### [To do]
Go through the data below and return each line where the string "aware" appears.
-------- Data --------
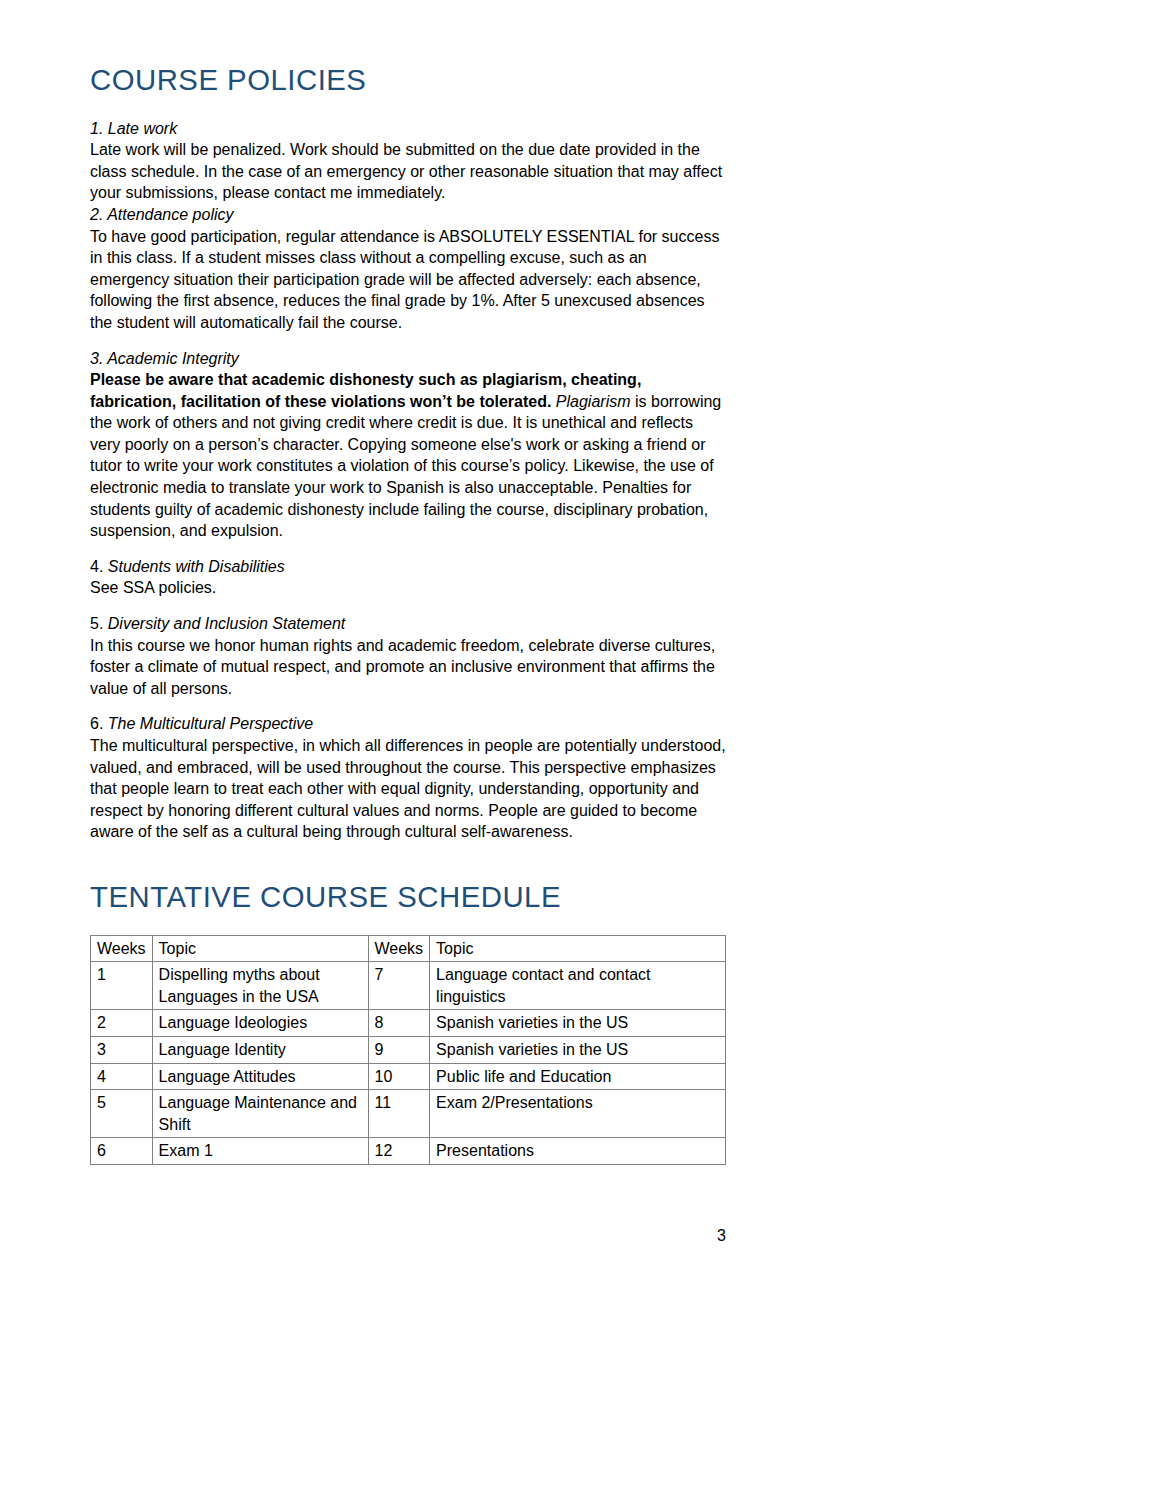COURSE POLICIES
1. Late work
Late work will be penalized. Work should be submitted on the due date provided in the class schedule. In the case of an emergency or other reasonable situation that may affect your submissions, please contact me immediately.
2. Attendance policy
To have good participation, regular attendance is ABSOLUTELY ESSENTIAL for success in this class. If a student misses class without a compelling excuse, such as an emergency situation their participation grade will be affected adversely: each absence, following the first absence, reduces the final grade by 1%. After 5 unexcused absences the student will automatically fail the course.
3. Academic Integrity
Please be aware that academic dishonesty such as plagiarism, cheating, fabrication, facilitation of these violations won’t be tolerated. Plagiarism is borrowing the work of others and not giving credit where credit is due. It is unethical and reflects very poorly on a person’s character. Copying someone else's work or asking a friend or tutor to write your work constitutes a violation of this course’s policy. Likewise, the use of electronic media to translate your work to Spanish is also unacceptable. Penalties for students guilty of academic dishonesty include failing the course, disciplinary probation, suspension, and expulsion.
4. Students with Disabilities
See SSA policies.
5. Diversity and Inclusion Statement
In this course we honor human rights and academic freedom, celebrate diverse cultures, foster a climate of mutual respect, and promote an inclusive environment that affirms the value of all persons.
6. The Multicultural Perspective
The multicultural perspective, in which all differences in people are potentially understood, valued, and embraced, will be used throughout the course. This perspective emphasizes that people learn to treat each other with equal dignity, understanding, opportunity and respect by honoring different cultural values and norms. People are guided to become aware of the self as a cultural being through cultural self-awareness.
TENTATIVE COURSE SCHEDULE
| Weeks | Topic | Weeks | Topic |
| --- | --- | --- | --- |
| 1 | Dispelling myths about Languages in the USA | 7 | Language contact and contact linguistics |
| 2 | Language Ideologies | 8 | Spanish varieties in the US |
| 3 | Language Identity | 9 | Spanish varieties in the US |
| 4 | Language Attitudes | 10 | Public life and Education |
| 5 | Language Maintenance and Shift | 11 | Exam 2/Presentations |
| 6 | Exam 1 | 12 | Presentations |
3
--------
### [Worked solution]
Please be aware that academic dishonesty such as plagiarism, cheating, fabrication, facilitation of these violations won’t be tolerated. Plagiarism is borrowing the work of others and not giving credit where credit is due. It is unethical and reflects very poorly on a person’s character. Copying someone else's work or asking a friend or tutor to write your work constitutes a violation of this course’s policy. Likewise, the use of electronic media to translate your work to Spanish is also unacceptable. Penalties for students guilty of academic dishonesty include failing the course, disciplinary probation, suspension, and expulsion.
The multicultural perspective, in which all differences in people are potentially understood, valued, and embraced, will be used throughout the course. This perspective emphasizes that people learn to treat each other with equal dignity, understanding, opportunity and respect by honoring different cultural values and norms. People are guided to become aware of the self as a cultural being through cultural self-awareness.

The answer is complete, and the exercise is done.